■ Task objective:
Each line below is to be set down again exactly.

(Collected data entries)
........
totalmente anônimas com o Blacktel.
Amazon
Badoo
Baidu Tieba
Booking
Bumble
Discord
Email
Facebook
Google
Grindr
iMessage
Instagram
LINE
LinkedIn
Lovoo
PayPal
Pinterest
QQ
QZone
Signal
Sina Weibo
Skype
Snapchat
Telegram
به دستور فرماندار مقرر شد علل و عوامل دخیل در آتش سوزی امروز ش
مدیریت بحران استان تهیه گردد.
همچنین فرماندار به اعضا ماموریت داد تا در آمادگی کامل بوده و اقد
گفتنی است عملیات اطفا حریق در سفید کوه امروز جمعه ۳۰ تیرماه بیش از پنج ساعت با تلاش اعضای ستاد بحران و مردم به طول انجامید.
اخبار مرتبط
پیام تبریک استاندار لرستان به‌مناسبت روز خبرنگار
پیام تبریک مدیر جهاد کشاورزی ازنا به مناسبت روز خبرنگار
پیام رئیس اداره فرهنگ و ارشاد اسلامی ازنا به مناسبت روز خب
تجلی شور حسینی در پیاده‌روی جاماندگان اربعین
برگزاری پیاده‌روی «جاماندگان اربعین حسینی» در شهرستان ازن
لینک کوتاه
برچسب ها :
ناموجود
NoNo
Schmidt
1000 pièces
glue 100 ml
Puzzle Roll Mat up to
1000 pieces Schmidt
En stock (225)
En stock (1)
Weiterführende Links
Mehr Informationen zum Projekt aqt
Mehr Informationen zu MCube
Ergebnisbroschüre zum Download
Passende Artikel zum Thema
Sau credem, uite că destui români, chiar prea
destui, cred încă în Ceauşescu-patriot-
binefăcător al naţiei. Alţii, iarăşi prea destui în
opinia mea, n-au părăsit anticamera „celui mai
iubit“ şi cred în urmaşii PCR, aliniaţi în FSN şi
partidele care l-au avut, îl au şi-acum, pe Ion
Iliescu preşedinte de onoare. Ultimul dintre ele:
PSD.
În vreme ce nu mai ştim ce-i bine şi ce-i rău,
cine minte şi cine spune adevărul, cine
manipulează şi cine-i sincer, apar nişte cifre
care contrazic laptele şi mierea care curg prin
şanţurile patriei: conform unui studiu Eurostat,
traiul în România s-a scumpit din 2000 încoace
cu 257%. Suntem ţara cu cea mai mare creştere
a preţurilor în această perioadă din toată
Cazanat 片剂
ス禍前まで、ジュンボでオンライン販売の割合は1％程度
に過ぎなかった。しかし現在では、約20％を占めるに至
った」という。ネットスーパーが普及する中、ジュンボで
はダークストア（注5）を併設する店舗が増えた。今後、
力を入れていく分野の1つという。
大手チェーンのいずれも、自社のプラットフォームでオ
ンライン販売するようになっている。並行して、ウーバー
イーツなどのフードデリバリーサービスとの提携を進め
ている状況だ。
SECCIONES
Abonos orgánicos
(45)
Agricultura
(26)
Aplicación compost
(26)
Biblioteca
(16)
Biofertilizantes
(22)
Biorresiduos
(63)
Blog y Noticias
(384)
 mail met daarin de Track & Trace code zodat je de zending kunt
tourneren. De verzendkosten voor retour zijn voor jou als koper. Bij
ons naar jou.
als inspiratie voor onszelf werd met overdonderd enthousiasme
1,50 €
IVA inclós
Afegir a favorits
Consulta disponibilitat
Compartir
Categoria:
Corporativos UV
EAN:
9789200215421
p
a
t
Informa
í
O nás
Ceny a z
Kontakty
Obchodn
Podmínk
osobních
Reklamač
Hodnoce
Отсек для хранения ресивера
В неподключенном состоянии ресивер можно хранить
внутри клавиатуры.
........
■ Exercise output:
totalmente anônimas com o Blacktel.
Amazon
Badoo
Baidu Tieba
Booking
Bumble
Discord
Email
Facebook
Google
Grindr
iMessage
Instagram
LINE
LinkedIn
Lovoo
PayPal
Pinterest
QQ
QZone
Signal
Sina Weibo
Skype
Snapchat
Telegram
به دستور فرماندار مقرر شد علل و عوامل دخیل در آتش سوزی امروز ش
مدیریت بحران استان تهیه گردد.
همچنین فرماندار به اعضا ماموریت داد تا در آمادگی کامل بوده و اقد
گفتنی است عملیات اطفا حریق در سفید کوه امروز جمعه ۳۰ تیرماه بیش از پنج ساعت با تلاش اعضای ستاد بحران و مردم به طول انجامید.
اخبار مرتبط
پیام تبریک استاندار لرستان به‌مناسبت روز خبرنگار
پیام تبریک مدیر جهاد کشاورزی ازنا به مناسبت روز خبرنگار
پیام رئیس اداره فرهنگ و ارشاد اسلامی ازنا به مناسبت روز خب
تجلی شور حسینی در پیاده‌روی جاماندگان اربعین
برگزاری پیاده‌روی «جاماندگان اربعین حسینی» در شهرستان ازن
لینک کوتاه
برچسب ها :
ناموجود
NoNo
Schmidt
1000 pièces
glue 100 ml
Puzzle Roll Mat up to
1000 pieces Schmidt
En stock (225)
En stock (1)
Weiterführende Links
Mehr Informationen zum Projekt aqt
Mehr Informationen zu MCube
Ergebnisbroschüre zum Download
Passende Artikel zum Thema
Sau credem, uite că destui români, chiar prea
destui, cred încă în Ceauşescu-patriot-
binefăcător al naţiei. Alţii, iarăşi prea destui în
opinia mea, n-au părăsit anticamera „celui mai
iubit“ şi cred în urmaşii PCR, aliniaţi în FSN şi
partidele care l-au avut, îl au şi-acum, pe Ion
Iliescu preşedinte de onoare. Ultimul dintre ele:
PSD.
În vreme ce nu mai ştim ce-i bine şi ce-i rău,
cine minte şi cine spune adevărul, cine
manipulează şi cine-i sincer, apar nişte cifre
care contrazic laptele şi mierea care curg prin
şanţurile patriei: conform unui studiu Eurostat,
traiul în România s-a scumpit din 2000 încoace
cu 257%. Suntem ţara cu cea mai mare creştere
a preţurilor în această perioadă din toată
Cazanat 片剂
ス禍前まで、ジュンボでオンライン販売の割合は1％程度
に過ぎなかった。しかし現在では、約20％を占めるに至
った」という。ネットスーパーが普及する中、ジュンボで
はダークストア（注5）を併設する店舗が増えた。今後、
力を入れていく分野の1つという。
大手チェーンのいずれも、自社のプラットフォームでオ
ンライン販売するようになっている。並行して、ウーバー
イーツなどのフードデリバリーサービスとの提携を進め
ている状況だ。
SECCIONES
Abonos orgánicos
(45)
Agricultura
(26)
Aplicación compost
(26)
Biblioteca
(16)
Biofertilizantes
(22)
Biorresiduos
(63)
Blog y Noticias
(384)
 mail met daarin de Track & Trace code zodat je de zending kunt
tourneren. De verzendkosten voor retour zijn voor jou als koper. Bij
ons naar jou.
als inspiratie voor onszelf werd met overdonderd enthousiasme
1,50 €
IVA inclós
Afegir a favorits
Consulta disponibilitat
Compartir
Categoria:
Corporativos UV
EAN:
9789200215421
p
a
t
Informa
í
O nás
Ceny a z
Kontakty
Obchodn
Podmínk
osobních
Reklamač
Hodnoce
Отсек для хранения ресивера
В неподключенном состоянии ресивер можно хранить
внутри клавиатуры.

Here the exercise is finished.